A recent study using RNA interference showed that ablation of the AR in LNCaP cells decreased cell survival and enhanced apoptosis (Liao et al., 2005), suggesting that the C-DIM-induced degradation of AR in this study contributes to their proapoptotic effects (Figs. 4A, 5D, and 6A). Lower concentrations of DIM-C-pPhCF₃ (2.5-5.0 μM)-induced apoptosis and decreased caveolin-1 protein expression, whereas AR degradation was observed at 7.5 μM, and this trend was similar for all PPARγ-active C-DIMs (Figs. 5, A and C). Caveolin-1 expression and androgen sensitivity have been reported (Nasu et al., 1998), and antisense caveolin-1 in castrated animal models decreased tumor growth and increased apoptosis.
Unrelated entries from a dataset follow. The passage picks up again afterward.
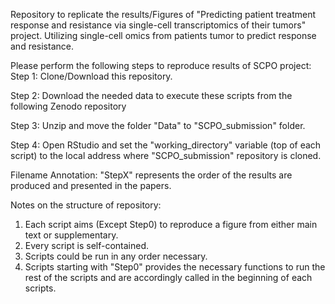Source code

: Repository to replicate the results/Figures of "Predicting patient treatment response and resistance via single-cell transcriptomics of their tumors" project. Utilizing single-cell omics from patients tumor to predict response and resistance.

Please perform the following steps to reproduce results of SCPO project:
Step 1: Clone/Download this repository.

Step 2: Download the needed data to execute these scripts from the following Zenodo repository

Step 3: Unzip and move the folder "Data" to "SCPO_submission" folder.

Step 4: Open RStudio and set the "working_directory" variable (top of each script) to the local address where "SCPO_submission" repository is cloned.

Filename Annotation: "StepX" represents the order of the results are produced and presented in the papers. 

Notes on the structure of repository:
1. Each script aims (Except Step0) to reproduce a figure from either main text or supplementary. 
2. Every script is self-contained.
3. Scripts could be run in any order necessary.
4. Scripts starting with "Step0" provides the necessary functions to run the rest of the scripts and are accordingly called in the beginning of each scripts.



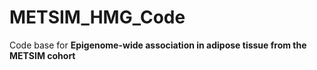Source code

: # METSIM_HMG_Code
Code base for **Epigenome-wide association in adipose tissue from the METSIM cohort** 

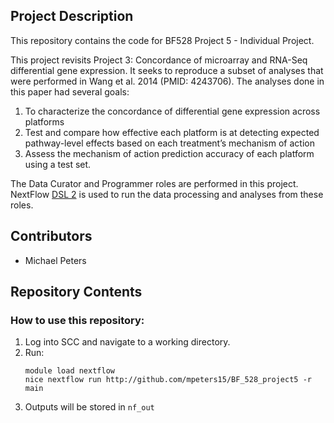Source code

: ## Project Description

This repository contains the code for BF528 Project 5 - Individual Project.

This project revisits Project 3: Concordance of microarray and RNA-Seq differential gene expression. It seeks to reproduce a subset of analyses that were performed in Wang et al. 2014 (PMID: 4243706). The analyses done in this paper had several goals:
1. To characterize the concordance of differential gene expression across platforms
2. Test and compare how effective each platform is at detecting expected pathway-level effects based on each treatment’s mechanism of action
3. Assess the mechanism of action prediction accuracy of each platform using a test set.

The Data Curator and Programmer roles are performed in this project. NextFlow [DSL 2](https://nextflow.io/docs/latest/dsl2.html) is used to run the data processing and analyses from these roles.

## Contributors

 - Michael Peters

## Repository Contents

### How to use this repository:

1. Log into SCC and navigate to a working directory.
2. Run:
    ```
    module load nextflow
    nice nextflow run http://github.com/mpeters15/BF_528_project5 -r main
    ```
3. Outputs will be stored in `nf_out`
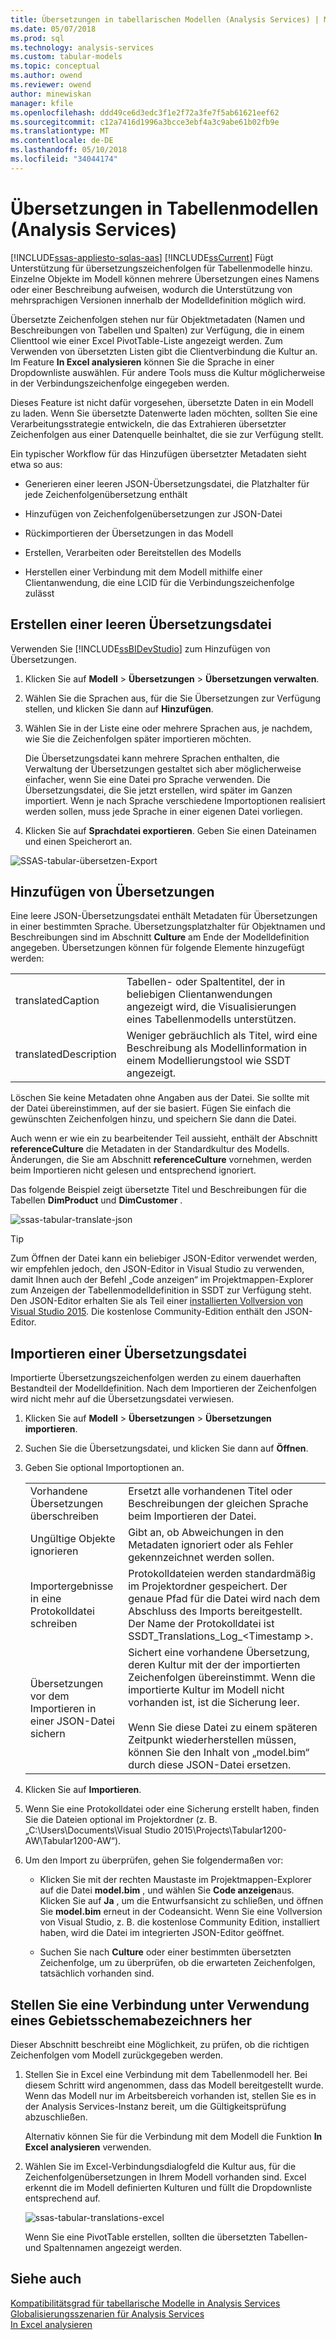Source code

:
 ```yaml
---
title: Übersetzungen in tabellarischen Modellen (Analysis Services) | Microsoft Docs
ms.date: 05/07/2018
ms.prod: sql
ms.technology: analysis-services
ms.custom: tabular-models
ms.topic: conceptual
ms.author: owend
ms.reviewer: owend
author: minewiskan
manager: kfile
ms.openlocfilehash: ddd49ce6d3edc3f1e2f72a3fe7f5ab61621eef62
ms.sourcegitcommit: c12a7416d1996a3bcce3ebf4a3c9abe61b02fb9e
ms.translationtype: MT
ms.contentlocale: de-DE
ms.lasthandoff: 05/10/2018
ms.locfileid: "34044174"
---
```

# <a name="translations-in-tabular-models-analysis-services"></a>Übersetzungen in Tabellenmodellen (Analysis Services)
[!INCLUDE[ssas-appliesto-sqlas-aas](../../includes/ssas-appliesto-sqlas-aas.md)]
  [!INCLUDE[ssCurrent](../../includes/sscurrent-md.md)] Fügt Unterstützung für übersetzungszeichenfolgen für Tabellenmodelle hinzu. Einzelne Objekte im Modell können mehrere Übersetzungen eines Namens oder einer Beschreibung aufweisen, wodurch die Unterstützung von mehrsprachigen Versionen innerhalb der Modelldefinition möglich wird.  
  
 Übersetzte Zeichenfolgen stehen nur für Objektmetadaten (Namen und Beschreibungen von Tabellen und Spalten) zur Verfügung, die in einem Clienttool wie einer Excel PivotTable-Liste angezeigt werden.  Zum Verwenden von übersetzten Listen gibt die Clientverbindung die Kultur an. Im Feature **In Excel analysieren** können Sie die Sprache in einer Dropdownliste auswählen. Für andere Tools muss die Kultur möglicherweise in der Verbindungszeichenfolge eingegeben werden.  
  
 Dieses Feature ist nicht dafür vorgesehen, übersetzte Daten in ein Modell zu laden. Wenn Sie übersetzte Datenwerte laden möchten, sollten Sie eine Verarbeitungsstrategie entwickeln, die das Extrahieren übersetzter Zeichenfolgen aus einer Datenquelle beinhaltet, die sie zur Verfügung stellt.  
  
 Ein typischer Workflow für das Hinzufügen übersetzter Metadaten sieht etwa so aus:  
  
-   Generieren einer leeren JSON-Übersetzungsdatei, die Platzhalter für jede Zeichenfolgenübersetzung enthält  
  
-   Hinzufügen von Zeichenfolgenübersetzungen zur JSON-Datei  
  
-   Rückimportieren der Übersetzungen in das Modell  
  
-   Erstellen, Verarbeiten oder Bereitstellen des Modells  
  
-   Herstellen einer Verbindung mit dem Modell mithilfe einer Clientanwendung, die eine LCID für die Verbindungszeichenfolge zulässt  
  
## <a name="create-an-empty-translation-file"></a>Erstellen einer leeren Übersetzungsdatei  
 Verwenden Sie [!INCLUDE[ssBIDevStudio](../../includes/ssbidevstudio-md.md)] zum Hinzufügen von Übersetzungen.  
  
1.  Klicken Sie auf **Modell** > **Übersetzungen** > **Übersetzungen verwalten**.  
  
2.  Wählen Sie die Sprachen aus, für die Sie Übersetzungen zur Verfügung stellen, und klicken Sie dann auf **Hinzufügen**.  
  
3.  Wählen Sie in der Liste eine oder mehrere Sprachen aus, je nachdem, wie Sie die Zeichenfolgen später importieren möchten.  
  
     Die Übersetzungsdatei kann mehrere Sprachen enthalten, die Verwaltung der Übersetzungen gestaltet sich aber möglicherweise einfacher, wenn Sie eine Datei pro Sprache verwenden. Die Übersetzungsdatei, die Sie jetzt erstellen, wird später im Ganzen importiert. Wenn je nach Sprache verschiedene Importoptionen realisiert werden sollen, muss jede Sprache in einer eigenen Datei vorliegen.  
  
4.  Klicken Sie auf **Sprachdatei exportieren**.  Geben Sie einen Dateinamen und einen Speicherort an.  
  
 ![SSAS-tabular-übersetzen-Export](../../analysis-services/tabular-models/media/ssas-tabular-translate-export.png "Ssas-tabular-übersetzen-Export")  
  
## <a name="add-translations"></a>Hinzufügen von Übersetzungen  
 Eine leere JSON-Übersetzungsdatei enthält Metadaten für Übersetzungen in einer bestimmten Sprache. Übersetzungsplatzhalter für Objektnamen und Beschreibungen sind im Abschnitt **Culture** am Ende der Modelldefinition angegeben. Übersetzungen können für folgende Elemente hinzugefügt werden:  
  
|||  
|-|-|  
|translatedCaption|Tabellen- oder Spaltentitel, der in beliebigen Clientanwendungen angezeigt wird, die Visualisierungen eines Tabellenmodells unterstützen.|  
|translatedDescription|Weniger gebräuchlich als Titel, wird eine Beschreibung als Modellinformation in einem Modellierungstool wie SSDT angezeigt.|  
  
 Löschen Sie keine Metadaten ohne Angaben aus der Datei.  Sie sollte mit der Datei übereinstimmen, auf der sie basiert. Fügen Sie einfach die gewünschten Zeichenfolgen hinzu, und speichern Sie dann die Datei.  
  
 Auch wenn er wie ein zu bearbeitender Teil aussieht, enthält der Abschnitt  **referenceCulture** die Metadaten in der Standardkultur des Modells. Änderungen, die Sie am Abschnitt **referenceCulture** vornehmen, werden beim Importieren nicht gelesen und entsprechend ignoriert.  
  
 Das folgende Beispiel zeigt übersetzte Titel und Beschreibungen für die Tabellen **DimProduct** und **DimCustomer** .  
  
 ![ssas-tabular-translate-json](../../analysis-services/tabular-models/media/ssas-tabular-translate-json.png "ssas-tabular-translate-json")  
  
> [!TIP]  
>  Zum Öffnen der Datei kann ein beliebiger JSON-Editor verwendet werden, wir empfehlen jedoch, den JSON-Editor in Visual Studio zu verwenden, damit Ihnen auch der Befehl „Code anzeigen“ im Projektmappen-Explorer zum Anzeigen der Tabellenmodelldefinition in SSDT zur Verfügung steht. Den JSON-Editor erhalten Sie als Teil einer [installierten Vollversion von Visual Studio 2015](https://www.visualstudio.com/en-us/downloads/download-visual-studio-vs.aspx). Die kostenlose Community-Edition enthält den JSON-Editor.  
  
## <a name="import-a-translation-file"></a>Importieren einer Übersetzungsdatei  
 Importierte Übersetzungszeichenfolgen werden zu einem dauerhaften Bestandteil der Modelldefinition. Nach dem Importieren der Zeichenfolgen wird nicht mehr auf die Übersetzungsdatei verwiesen.  
  
1.  Klicken Sie auf **Modell** > **Übersetzungen** > **Übersetzungen importieren**.  
  
2.  Suchen Sie die Übersetzungsdatei, und klicken Sie dann auf **Öffnen**.  
  
3.  Geben Sie optional Importoptionen an.  
  
    |||  
    |-|-|  
    |Vorhandene Übersetzungen überschreiben|Ersetzt alle vorhandenen Titel oder Beschreibungen der gleichen Sprache beim Importieren der Datei.|  
    |Ungültige Objekte ignorieren|Gibt an, ob Abweichungen in den Metadaten ignoriert oder als Fehler gekennzeichnet werden sollen.|  
    |Importergebnisse in eine Protokolldatei schreiben|Protokolldateien werden standardmäßig im Projektordner gespeichert. Der genaue Pfad für die Datei wird nach dem Abschluss des Imports bereitgestellt. Der Name der Protokolldatei ist SSDT_Translations_Log_\<Timestamp >.|  
    |Übersetzungen vor dem Importieren in einer JSON-Datei sichern|Sichert eine vorhandene Übersetzung, deren Kultur mit der der importierten Zeichenfolgen übereinstimmt.  Wenn die importierte Kultur im Modell nicht vorhanden ist, ist die Sicherung leer.<br /><br /> Wenn Sie diese Datei zu einem späteren Zeitpunkt wiederherstellen müssen, können Sie den Inhalt von „model.bim“ durch diese JSON-Datei ersetzen.|  
  
4.  Klicken Sie auf **Importieren**.  
  
5.  Wenn Sie eine Protokolldatei oder eine Sicherung erstellt haben, finden Sie die Dateien optional im Projektordner (z. B. „C:\Users\Documents\Visual Studio 2015\Projects\Tabular1200-AW\Tabular1200-AW“).  
  
6.  Um den Import zu überprüfen, gehen Sie folgendermaßen vor:  
  
    -   Klicken Sie mit der rechten Maustaste im Projektmappen-Explorer auf die Datei **model.bim** , und wählen Sie **Code anzeigen**aus. Klicken Sie auf **Ja** , um die Entwurfsansicht zu schließen, und öffnen Sie **model.bim** erneut in der Codeansicht.  Wenn Sie eine Vollversion von Visual Studio, z. B. die kostenlose Community Edition, installiert haben, wird die Datei im integrierten JSON-Editor geöffnet.  
  
    -   Suchen Sie nach **Culture** oder einer bestimmten übersetzten Zeichenfolge, um zu überprüfen, ob die erwarteten Zeichenfolgen, tatsächlich vorhanden sind.  
  
## <a name="connect-using-a-locale-identifier"></a>Stellen Sie eine Verbindung unter Verwendung eines Gebietsschemabezeichners her  
 Dieser Abschnitt beschreibt eine Möglichkeit, zu prüfen, ob die richtigen Zeichenfolgen vom Modell zurückgegeben werden.  
  
1.  Stellen Sie in Excel eine Verbindung mit dem Tabellenmodell her. Bei diesem Schritt wird angenommen, dass das Modell bereitgestellt wurde. Wenn das Modell nur im Arbeitsbereich vorhanden ist, stellen Sie es in der Analysis Services-Instanz bereit, um die Gültigkeitsprüfung abzuschließen.  
  
     Alternativ können Sie für die Verbindung mit dem Modell die Funktion **In Excel analysieren** verwenden.  
  
2.  Wählen Sie im Excel-Verbindungsdialogfeld die Kultur aus, für die Zeichenfolgenübersetzungen in Ihrem Modell vorhanden sind. Excel erkennt die im Modell definierten Kulturen und füllt die Dropdownliste entsprechend auf.  
  
     ![ssas-tabular-translations-excel](../../analysis-services/tabular-models/media/ssas-tabular-translations-excel.png "ssas-tabular-translations-excel")  
  
     Wenn Sie eine PivotTable erstellen, sollten die übersetzten Tabellen- und Spaltennamen angezeigt werden.  
  
## <a name="see-also"></a>Siehe auch  
 [Kompatibilitätsgrad für tabellarische Modelle in Analysis Services](../../analysis-services/tabular-models/compatibility-level-for-tabular-models-in-analysis-services.md)   
 [Globalisierungsszenarien für Analysis Services](../../analysis-services/globalization-scenarios-for-analysis-services.md)   
 [In Excel analysieren](../../analysis-services/tabular-models/analyze-in-excel-ssas-tabular.md)  
  
  
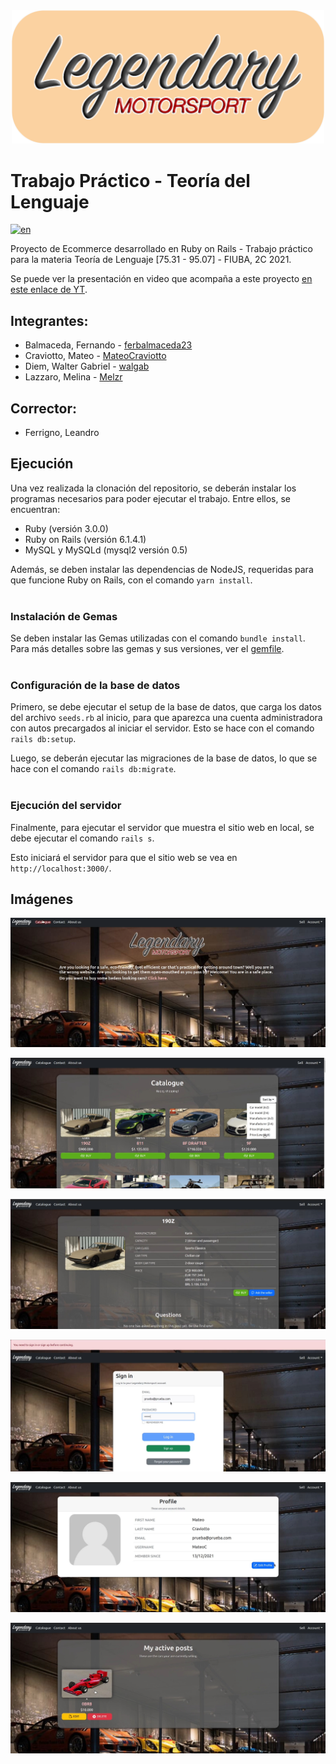 <div align="center">

<img src="./docs/img/lm_banner.png" alt="Legendary Motorsport Banner" width="500">

</div>

# Trabajo Práctico - Teoría del Lenguaje

[![en](https://img.shields.io/badge/lang-en-blue.svg)](https://github.com/walgab/Legendary_Motorsport#readme)

Proyecto de Ecommerce desarrollado en Ruby on Rails - Trabajo práctico para la materia Teoría de Lenguaje [75.31 - 95.07] - FIUBA, 2C 2021.

Se puede ver la presentación en video que acompaña a este proyecto [en este enlace de YT](https://youtu.be/-0cxWvMj58c).

## Integrantes:
- Balmaceda, Fernando - [ferbalmaceda23](https://github.com/ferbalmaceda23)
- Craviotto, Mateo - [MateoCraviotto](https://github.com/MateoCraviotto)
- Diem, Walter Gabriel - [walgab](https://github.com/walgab)
- Lazzaro, Melina - [Melzr](https://github.com/Melzr)

## Corrector:
- Ferrigno, Leandro

## Ejecución
Una vez realizada la clonación del repositorio, se deberán instalar los programas necesarios para poder ejecutar el trabajo. Entre ellos, se encuentran:

- Ruby (versión 3.0.0)
- Ruby on Rails (versión 6.1.4.1)
- MySQL y MySQLd (mysql2 versión 0.5) 

Además, se deben instalar las dependencias de NodeJS, requeridas para que funcione Ruby on Rails, con el comando ```yarn install```.
<br><br>

### Instalación de Gemas
Se deben instalar las Gemas utilizadas con el comando ```bundle install```.
Para más detalles sobre las gemas y sus versiones, ver el [gemfile](https://github.com/MateoCraviotto/TP-Ruby-TDL/blob/main/ecommerce/Gemfile).
<br><br>

### Configuración de la base de datos

Primero, se debe ejecutar el setup de la base de datos, que carga los datos del archivo ```seeds.rb``` al inicio, para que aparezca una cuenta administradora con autos precargados al iniciar el servidor. Esto se hace con el comando ```rails db:setup```.

Luego, se deberán ejecutar las migraciones de la base de datos, lo que se hace con el comando ```rails db:migrate```.
<br><br>

### Ejecución del servidor

Finalmente, para ejecutar el servidor que muestra el sitio web en local, se debe ejecutar el comando ```rails s```.

Esto iniciará el servidor para que el sitio web se vea en ```http://localhost:3000/```.

## Imágenes

![Imagen 1](./docs/img/img1.jpg)

![Imagen 2](./docs/img/img2.jpg)

![Imagen 3](./docs/img/img3.jpg)

![Imagen 4](./docs/img/img4.jpg)

![Imagen 5](./docs/img/img5.jpg)

![Imagen 6](./docs/img/img6.jpg)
This suggests that caveolin-1 down-regulation by C-DIMs may also contribute to their apoptotic effects, particularly at lower concentrations.

In summary, results of this study demonstrate that C-DIMs activate multiple growth inhibitory/proapoptotic LNCaP cells (Fig. 8C), including induction of PPARγ-dependent transactivation; however, their induction of growth inhibitory and proapoptotic responses is primarily receptor-independent. These compounds decrease cyclin D1 expression, induce p27 (at some concentrations) and NAG-1, and down-regulate caveolin-1, and all of these responses are associated with the observed growth inhibition and apoptosis. In addition, C-DIMs induce degradation of AR and PSA protein and decrease mRNA and reporter gene activity, and the effects on AR protein were proteasome-independent. There are critical differences in the effects of C-DIMs on AR and PSA expression compared with troglitazone (Yang et al., 2006), and transfection studies indicate that C-DIM-induced responses may be directly related to effects on both the AR and PSA promoters. These results demonstrate that C-DIMs induce multiple pathways that lead to growth inhibition, apoptosis, and AR ablation in prostate cancer cells. Current studies are further investigating the mechanisms of these responses and the pathways that are dominant in in vivo models.